**Task material:**

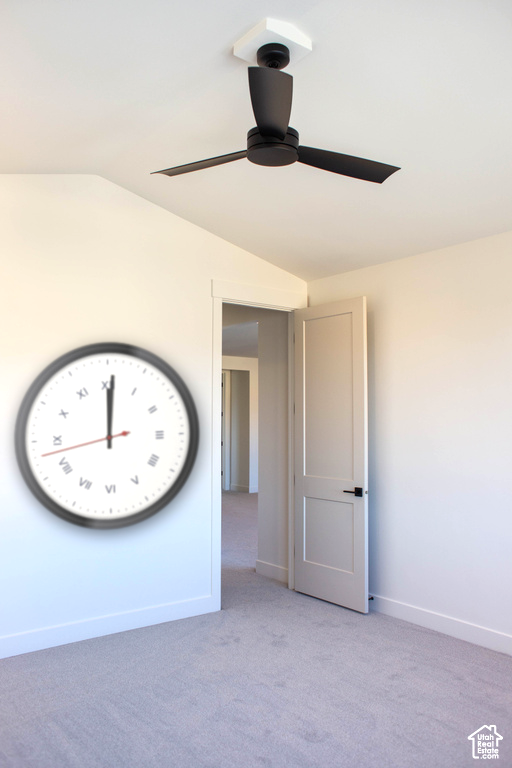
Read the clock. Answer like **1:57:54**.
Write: **12:00:43**
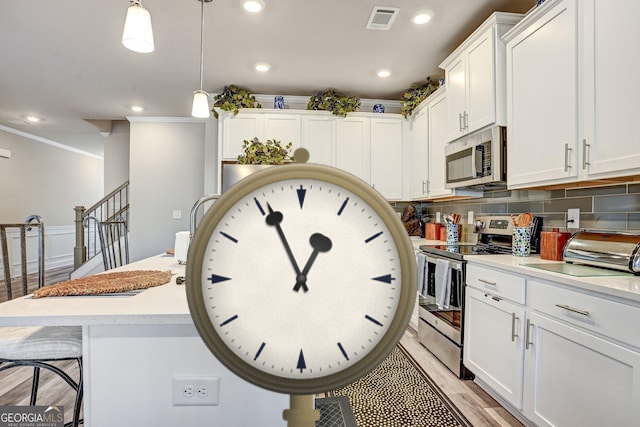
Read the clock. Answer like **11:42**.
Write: **12:56**
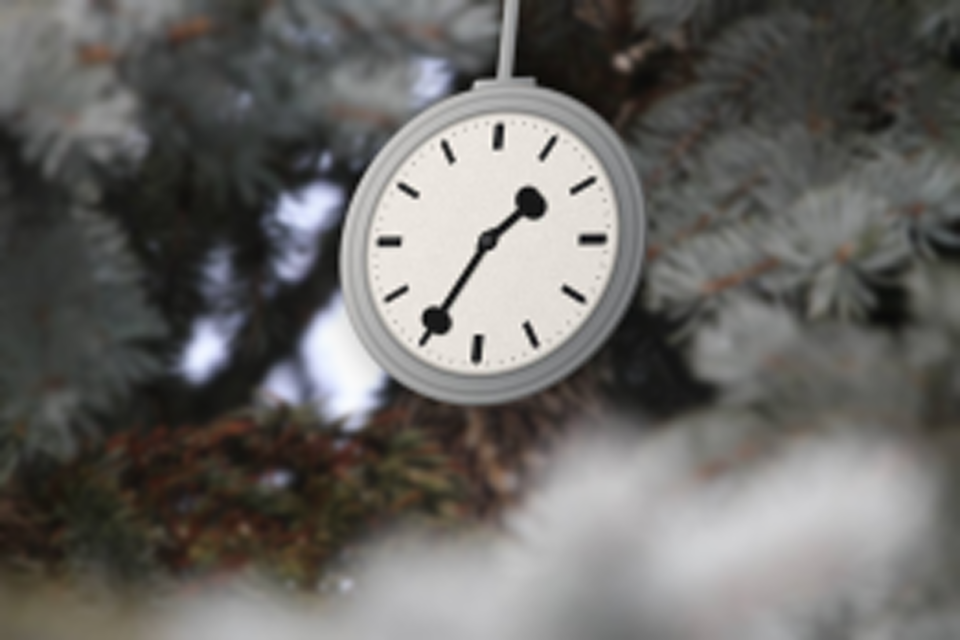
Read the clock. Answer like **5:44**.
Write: **1:35**
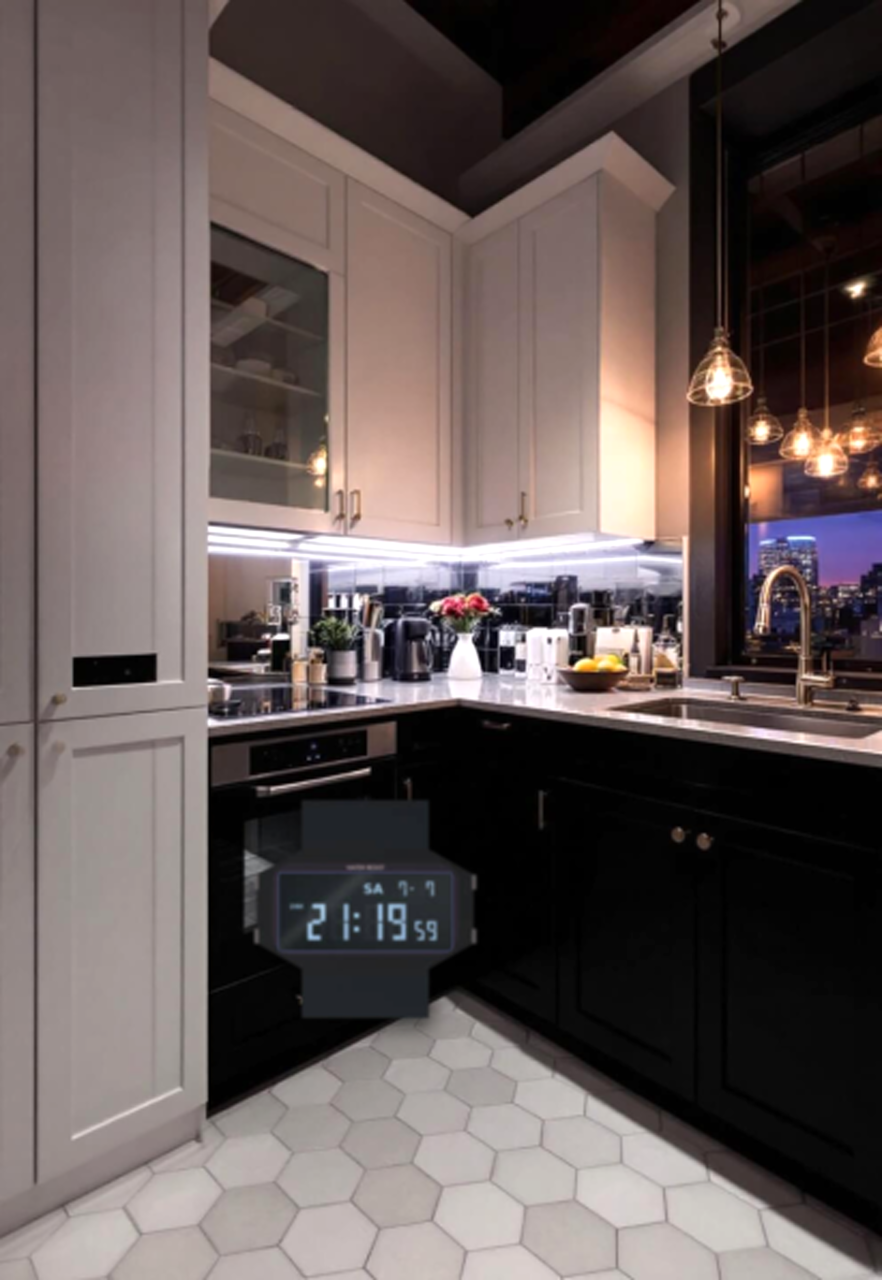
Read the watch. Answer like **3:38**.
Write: **21:19**
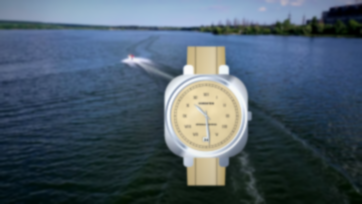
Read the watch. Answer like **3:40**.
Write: **10:29**
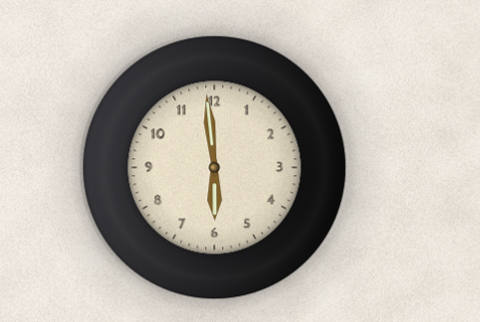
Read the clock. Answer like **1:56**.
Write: **5:59**
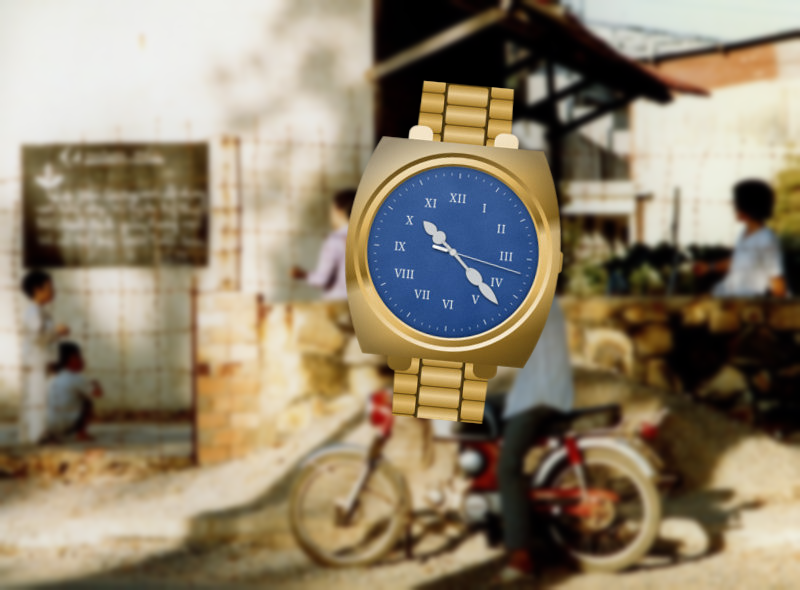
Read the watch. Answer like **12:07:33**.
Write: **10:22:17**
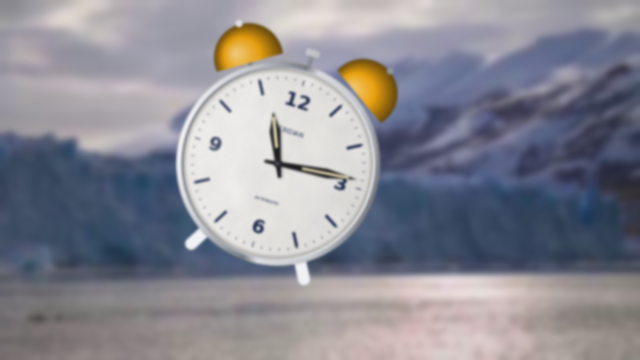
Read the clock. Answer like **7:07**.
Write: **11:14**
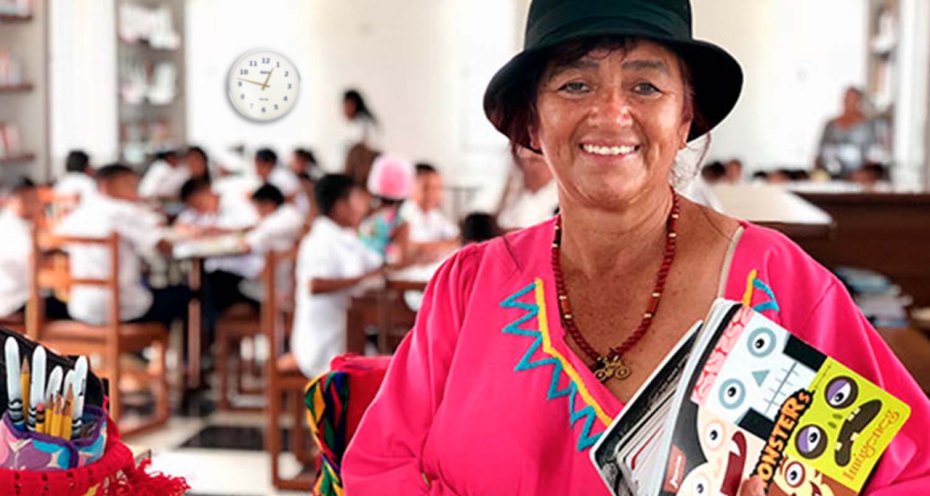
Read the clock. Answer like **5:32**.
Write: **12:47**
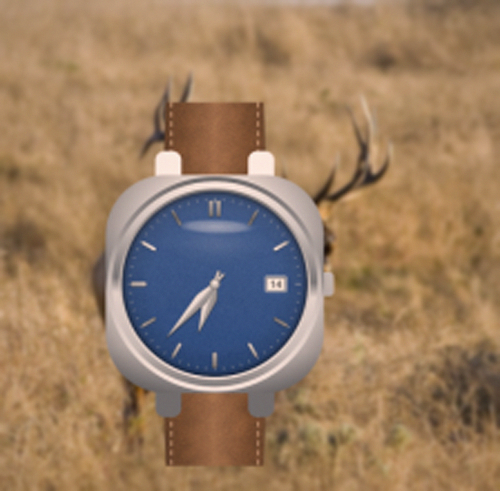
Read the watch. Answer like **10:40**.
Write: **6:37**
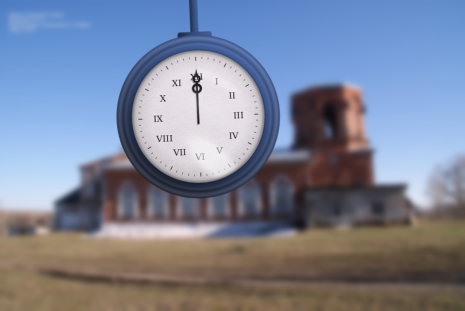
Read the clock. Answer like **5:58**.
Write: **12:00**
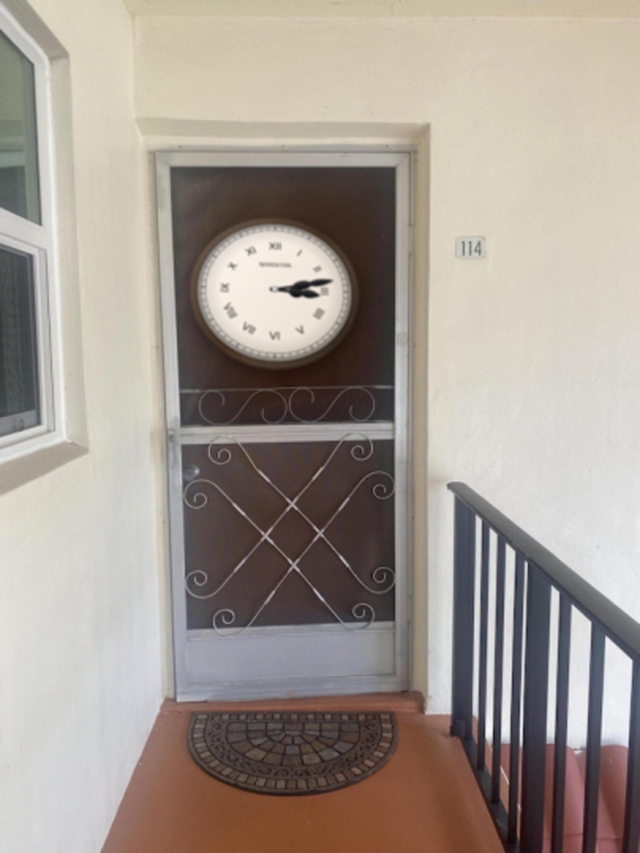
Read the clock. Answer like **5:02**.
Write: **3:13**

**Goal:** Reproduce every item above verbatim, line for line, and omit the pictures from your answer.

**The reply:**
Read the clock. Answer like **1:57:54**.
Write: **12:00:43**
Read the clock. Answer like **11:42**.
Write: **12:56**
Read the clock. Answer like **5:44**.
Write: **1:35**
Read the watch. Answer like **3:38**.
Write: **21:19**
Read the watch. Answer like **3:40**.
Write: **10:29**
Read the clock. Answer like **1:56**.
Write: **5:59**
Read the watch. Answer like **12:07:33**.
Write: **10:22:17**
Read the clock. Answer like **7:07**.
Write: **11:14**
Read the clock. Answer like **5:32**.
Write: **12:47**
Read the watch. Answer like **10:40**.
Write: **6:37**
Read the clock. Answer like **5:58**.
Write: **12:00**
Read the clock. Answer like **5:02**.
Write: **3:13**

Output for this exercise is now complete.